Bifunctional 3-Hydroxy-4-Pyridinones as Potential Selective Iron(III) Chelators: Solution Studies and Comparison with Other Metals of Biological and Environmental Relevance

The binding ability of five bifunctional 3-hydroxy-4-pyridinones towards Cu(2+) and Fe(3+) was studied by means of potentiometric and UV–Vis spectrophotometric measurements carried out at I = 0.15 mol L(−1) in NaCl((aq),) T = 298.15 K and 310.15 K. The data treatments allowed us to determine speciation schemes featured by metal-ligand species with different stoichiometry and stability, owing to the various functional groups present in the 3-hydroxy-4-pyridinones structures, which could potentially participate in the metal complexation, and in the Cu(2+) and Fe(3+) behaviour in aqueous solution.

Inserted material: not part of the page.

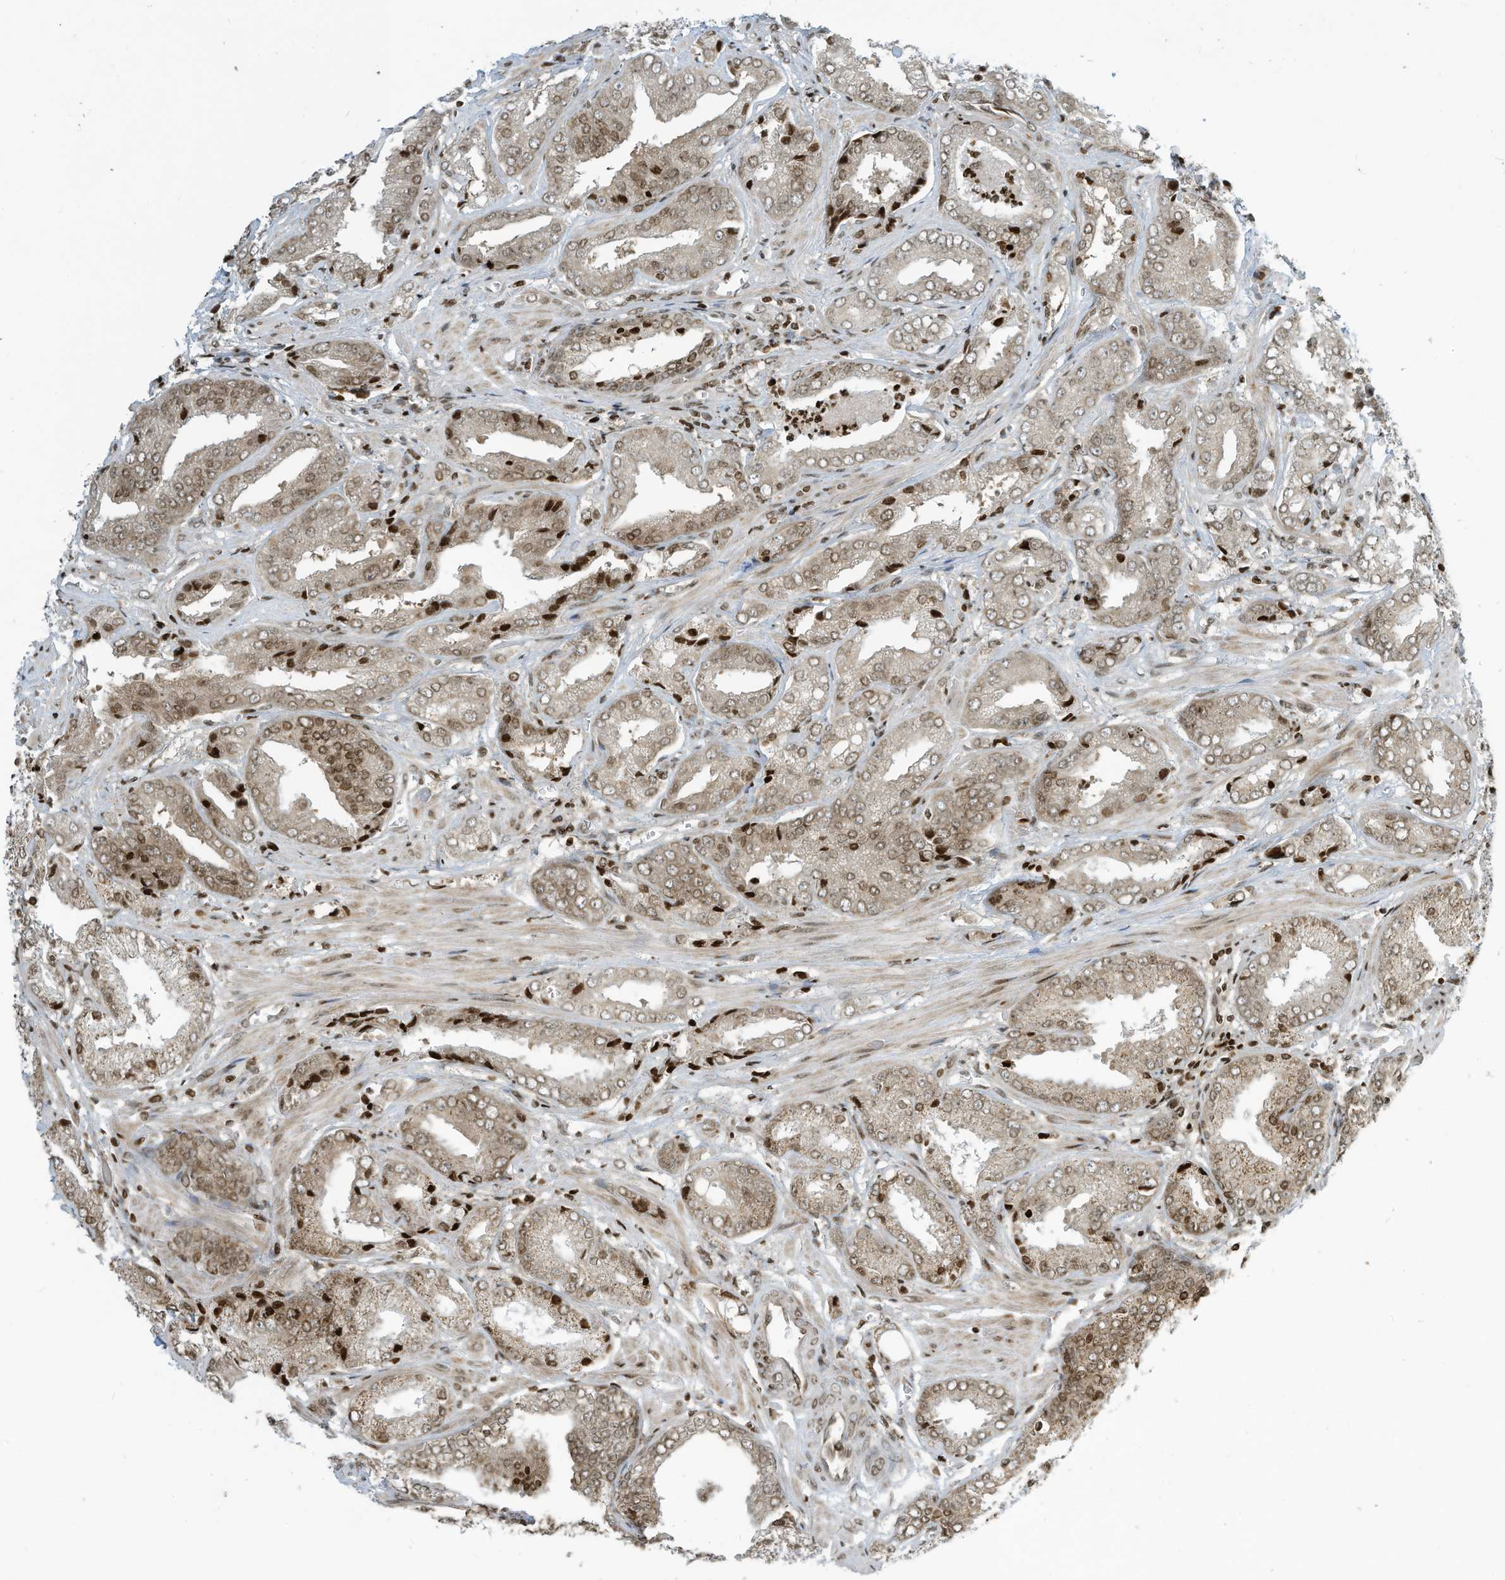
{"staining": {"intensity": "moderate", "quantity": "25%-75%", "location": "cytoplasmic/membranous,nuclear"}, "tissue": "prostate cancer", "cell_type": "Tumor cells", "image_type": "cancer", "snomed": [{"axis": "morphology", "description": "Adenocarcinoma, Low grade"}, {"axis": "topography", "description": "Prostate"}], "caption": "Protein staining demonstrates moderate cytoplasmic/membranous and nuclear expression in about 25%-75% of tumor cells in prostate cancer.", "gene": "ADI1", "patient": {"sex": "male", "age": 67}}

Furthermore, the sequestering ability and metal chelating affinity of the ligands were investigated by the determination of pL(0.5) and pM parameters at different pH conditions. Finally, a comparison between the Cu(2+) and Fe(3+)/3-hydroxy-4-pyridinones data herein presented with those already reported in the literature on the interaction of Zn(2+) and Al(3+) with the same ligands showed that, from the thermodynamic point of view, the 3-hydroxy-4-pyridinones are particularly selective towards Fe(3+) and could therefore be considered promising iron-chelating agents, also avoiding the possibility of competition, and eventually the depletion, of essential metal cations of biological and environmental relevance, such as Cu(2+) and Zn(2+).